Apply what you read =>
(a) List every item the TabPy post says is attached.
(b) Please answer these from the TabPy post:
(i) What cross validation score does the algorithm return, and with how many folds?
(ii) About what share of calls does the poster estimate could be switched to IVR?
(iii) What MODALITYCODE do the sample data communications all have?
(c) Reproduce the stretch of the TabPy post from "TabPy is super" through "customer service representative.".

Study text =>
Segment Open
I'm working on my first TabPy integration and have run into a problem. I do not think I understand how to properly send each individual data row to my pickled python model.
I have attached a writeup below, my Tableau workbook (10.4.6), my pickled model (created with Python 2.7, you need to unzip it), the input dataset, and a small bit of Python code you can use to test the pickled model on the input dataset outside of Tableau. I was inspired by Bora Beran and his article https://community.tableau.com/thread/241888
and thought I would give it a try.
TabPy is super cool and I seem to be very close to getting it to work. I would love to give this Tableau report to a user and let them update the IVR system to save $$ on calls. My estimate shows that about 10% of our calls could be switched to IVR and we would still get the same number of orders. The algorithm is returning a cross validation score of 88% with 5 folds so it seems pretty accurate.
I’d love to get this working completely in Tableau so I can show off the wonders of Tableau. Otherwise I’ll just submit a boring spreadsheet with a list of patients/calls that could be switched to IVR.
Thanks for all your help.
The dataset has a list of communication records. Each record represents a communication to a patient. The sample data communications all have a MODALITYCODE of “5” which represents an in person call made by a customer service representative.
Segment Closed
Listed records =>
Segment Open
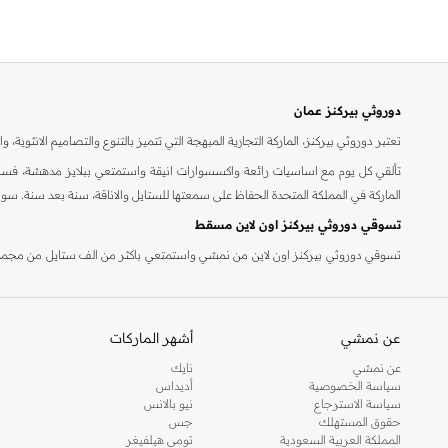
دوروثي بيركنز عمان
تعتبر دوروثي بيركنز، الماركة التجارية المبهجة التي تتميز بالتنوع والتصاميم الانثو
تألقي كل يوم مع اساسيات رائعة واكسسوارات انيقة واستمتعي ببلايز مدهشة، فسات
الماركة في المملكة المتحدة الحفاظ على سمعتها للستايل والاناقة، سنة بعد سنة. سو
تسوقي دوروثي بيركنز اون لاين مسقط
تسوقي دوروثي بيركنز اون لاين من نمشي واستمتعي باكثر من الف ستايل من مجموعة 
والدعم الاستثنائي يضمن لك تجربة تسوق ممتعة دائما مع نمشي.
عن نمشي
أشهر الماركات
عن نمشي
نايك
سياسة الخصوصية
أديداس
سياسة الاسترجاع
نيو بالانس
حقوق المستهلك
جس
المملكة العربية السعودية
تومي هيلفيغر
Segment Closed
Answer set =>
(a)
- A writeup
- The Tableau workbook (10.4.6)
- The pickled model
- The input dataset
- A small bit of Python code for testing the pickled model on the input dataset outside of Tableau

(b)
(i) 88%, with 5 folds
(ii) About 10%
(iii) "5"

(c)
TabPy is super cool and I seem to be very close to getting it to work. I would love to give this Tableau report to a user and let them update the IVR system to save $$ on calls. My estimate shows that about 10% of our calls could be switched to IVR and we would still get the same number of orders. The algorithm is returning a cross validation score of 88% with 5 folds so it seems pretty accurate.
I’d love to get this working completely in Tableau so I can show off the wonders of Tableau. Otherwise I’ll just submit a boring spreadsheet with a list of patients/calls that could be switched to IVR.
Thanks for all your help.
The dataset has a list of communication records. Each record represents a communication to a patient. The sample data communications all have a MODALITYCODE of “5” which represents an in person call made by a customer service representative.